### Data listing

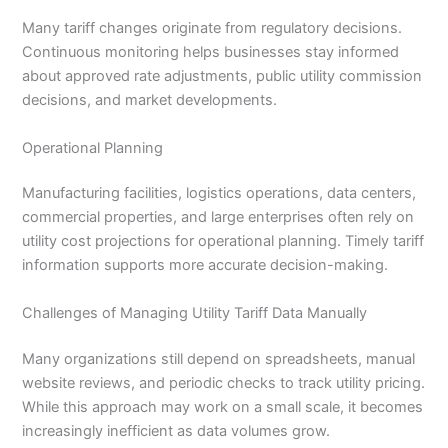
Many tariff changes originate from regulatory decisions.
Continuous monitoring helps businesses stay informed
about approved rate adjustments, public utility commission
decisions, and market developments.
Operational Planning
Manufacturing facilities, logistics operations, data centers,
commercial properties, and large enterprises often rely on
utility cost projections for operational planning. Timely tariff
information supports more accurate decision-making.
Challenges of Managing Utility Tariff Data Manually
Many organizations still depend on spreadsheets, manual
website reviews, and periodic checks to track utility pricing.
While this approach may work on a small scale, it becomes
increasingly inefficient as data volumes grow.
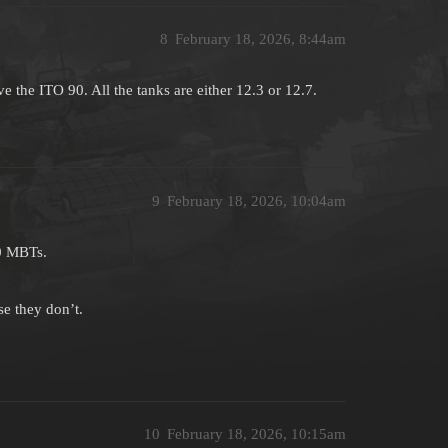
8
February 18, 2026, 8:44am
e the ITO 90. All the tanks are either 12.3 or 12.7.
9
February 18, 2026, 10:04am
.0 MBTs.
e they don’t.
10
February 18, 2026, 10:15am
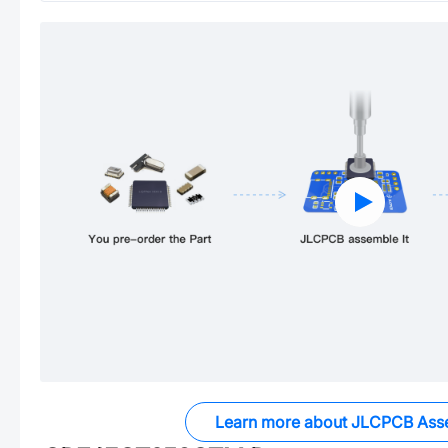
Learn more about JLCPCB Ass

### Your goal
Find the string "about" in the data. Report each line it appears in.

### Output of the task
about approved rate adjustments, public utility commission
Learn more about JLCPCB Ass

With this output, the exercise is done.